政治家の失言は「真意と違う」では済まされない
閣僚らの失言が続く中、丸山議員の「奴隷」発言は安部政権にさらに追い打ちをかけた Toru Hanai-REUTERS
政治家の失言が止まらない。自民党だけではない。先に記しておくと、民主党の中川正春衆議院議員は、甘利明・前経済再生相が「睡眠障害」と診断され1カ月程度の自宅療養に入ったことになぞらえて、「首相の睡眠障害を勝ち取りましょう」と発言した。愚言にも程がある。
歯舞諸島が読めなかった島尻安伊子沖縄北方担当相、福島第一原発事故をめぐる追加被曝線量の年間1ミリシーベルトについて「何の科学的根拠もない」と言った丸川珠代環境相など、相継ぐ閣僚達の失言に政権が手を焼いていたところに発せられた中川議員の発言は、政権に"チャンス"を与えた。
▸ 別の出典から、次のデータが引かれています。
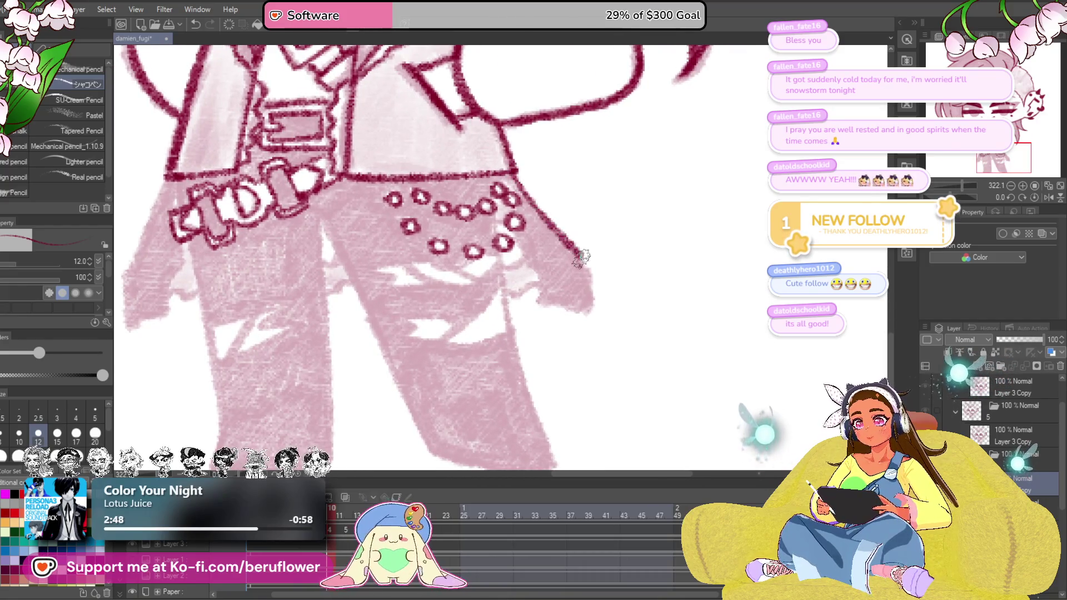
pyautogui.moveTo(518, 238); pyautogui.dragTo(536, 269)
pyautogui.moveTo(573, 311)
pyautogui.mouseDown()
pyautogui.moveTo(644, 265)
pyautogui.moveTo(598, 268)
pyautogui.moveTo(584, 150)
pyautogui.mouseUp()
# Ink the outer and inner edges of the right pant leg, partly on a turned view
pyautogui.moveTo(567, 192); pyautogui.dragTo(624, 400)
pyautogui.moveTo(408, 170); pyautogui.dragTo(521, 409)
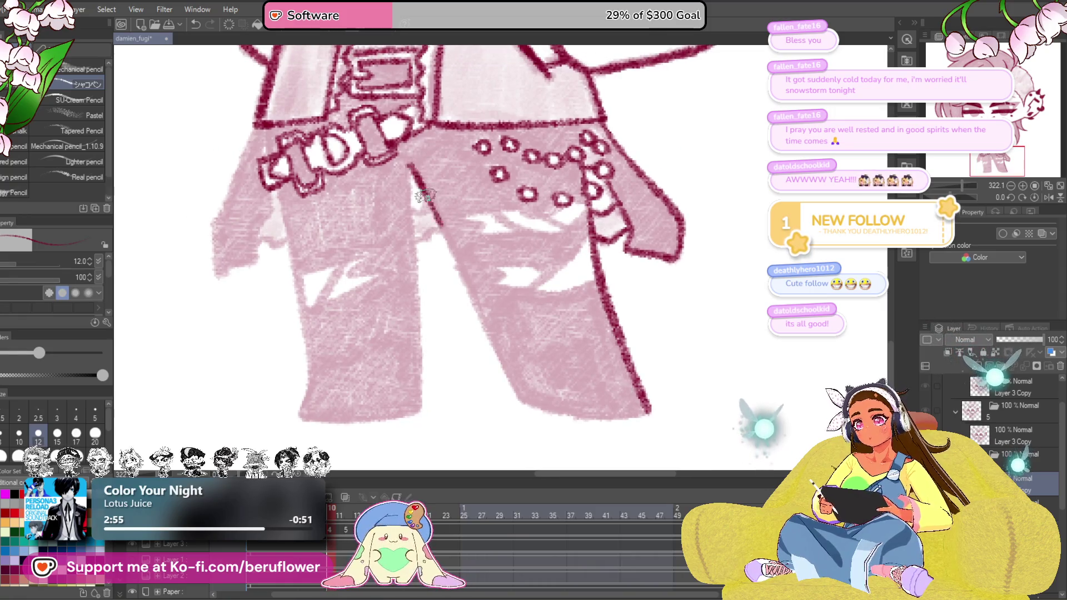
pyautogui.moveTo(584, 150); pyautogui.dragTo(416, 333)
19日の衆議院予算委員会で安倍首相は、この中川議員の発言を「人権問題だ」とし、政治家は「与党・野党を問わず」発言に気をつけるべきだ、と述べるに至った。失言を問い詰めてくる側から出てきた失言を加味させて、政治家全体の問題に膨らませることができた、というわけ。
度重なる失言の中でも国際関係までも揺るがしかねないのが、自民党・丸山和也参議院議員が17日の憲法審査会で発言したオバマ大統領への人種差別発言だろう。発言が「アメリカは黒人が大統領になっている」(19日・朝日新聞)、「今、米国は黒人が大統領になっている」(20日・東京新聞)、「"オバマ氏黒人奴隷"発言」(17日・NNNニュース)などと報じられたことに対して、当の丸山議員は「問題を引き起こしやすい発言をしたと反省しているが、批判は見当違いだ」(19日・東京新聞)と開き直った。その割には、憲法審査会を即座に辞任、菅義偉官房長官、谷垣禎一幹事長、稲田朋美政調会長などのお偉いさんから、会見や口頭でそれぞれ注意を受けている。
政治家の諸先輩方に対しては「これは見当違いです」とは言えなかったようだが、彼はメディアの伝え方が見当違いだったと憤っている。このところ、政治家が失言を発する度に、自分の真意はそういうことではない、恣意的な引用で記事にされてしまったと苦言を呈し、何でもかんでも「マスゴミ」バッシングに繋げたがる人たちと結託する場面が増えている。